Your task is to copy each line of the material that holds the word "COPLANAR".

(DATA TO EXAMINE)
*** Block opens ***
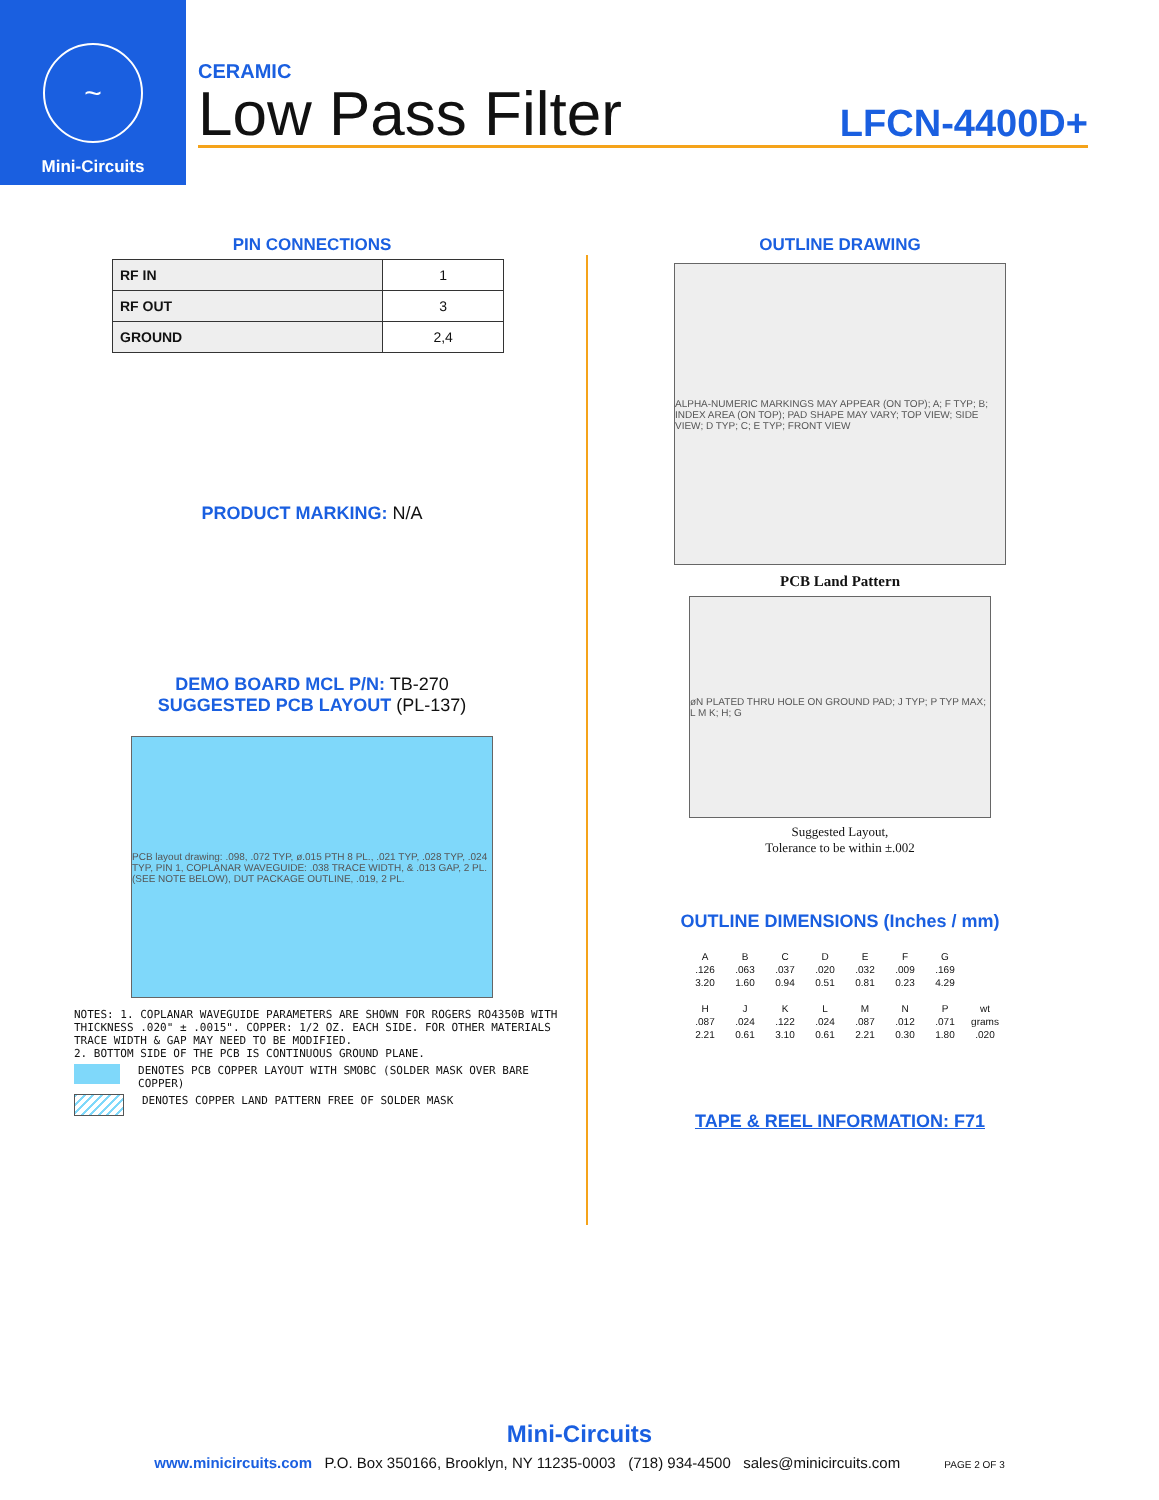~
Mini-Circuits
CERAMIC
Low Pass Filter
LFCN-4400D+
PIN CONNECTIONS
| RF IN | 1 |
| RF OUT | 3 |
| GROUND | 2,4 |
PRODUCT MARKING: N/A
DEMO BOARD MCL P/N: TB-270
SUGGESTED PCB LAYOUT (PL-137)
PCB layout drawing: .098, .072 TYP, ø.015 PTH 8 PL., .021 TYP, .028 TYP, .024 TYP, PIN 1, COPLANAR WAVEGUIDE: .038 TRACE WIDTH, & .013 GAP, 2 PL. (SEE NOTE BELOW), DUT PACKAGE OUTLINE, .019, 2 PL.
NOTES: 1. COPLANAR WAVEGUIDE PARAMETERS ARE SHOWN FOR ROGERS RO4350B WITH THICKNESS .020" ± .0015". COPPER: 1/2 OZ. EACH SIDE. FOR OTHER MATERIALS TRACE WIDTH & GAP MAY NEED TO BE MODIFIED.
2. BOTTOM SIDE OF THE PCB IS CONTINUOUS GROUND PLANE.
DENOTES PCB COPPER LAYOUT WITH SMOBC (SOLDER MASK OVER BARE COPPER)
DENOTES COPPER LAND PATTERN FREE OF SOLDER MASK
OUTLINE DRAWING
ALPHA-NUMERIC MARKINGS MAY APPEAR (ON TOP); A; F TYP; B; INDEX AREA (ON TOP); PAD SHAPE MAY VARY; TOP VIEW; SIDE VIEW; D TYP; C; E TYP; FRONT VIEW
PCB Land Pattern
øN PLATED THRU HOLE ON GROUND PAD; J TYP; P TYP MAX; L M K; H; G
Suggested Layout,
Tolerance to be within ±.002
OUTLINE DIMENSIONS (Inches / mm)
| A | B | C | D | E | F | G | |
| .126 | .063 | .037 | .020 | .032 | .009 | .169 | |
| 3.20 | 1.60 | 0.94 | 0.51 | 0.81 | 0.23 | 4.29 | |
| H | J | K | L | M | N | P | wt |
| .087 | .024 | .122 | .024 | .087 | .012 | .071 | grams |
| 2.21 | 0.61 | 3.10 | 0.61 | 2.21 | 0.30 | 1.80 | .020 |
TAPE & REEL INFORMATION: F71
Mini-Circuits
www.minicircuits.com P.O. Box 350166, Brooklyn, NY 11235-0003 (718) 934-4500 sales@minicircuits.com PAGE 2 OF 3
*** Block closes ***
(ANSWER SPACE)
PCB layout drawing: .098, .072 TYP, ø.015 PTH 8 PL., .021 TYP, .028 TYP, .024 TYP, PIN 1, COPLANAR WAVEGUIDE: .038 TRACE WIDTH, & .013 GAP, 2 PL. (SEE NOTE BELOW), DUT PACKAGE OUTLINE, .019, 2 PL.
NOTES: 1. COPLANAR WAVEGUIDE PARAMETERS ARE SHOWN FOR ROGERS RO4350B WITH THICKNESS .020" ± .0015". COPPER: 1/2 OZ. EACH SIDE. FOR OTHER MATERIALS TRACE WIDTH & GAP MAY NEED TO BE MODIFIED.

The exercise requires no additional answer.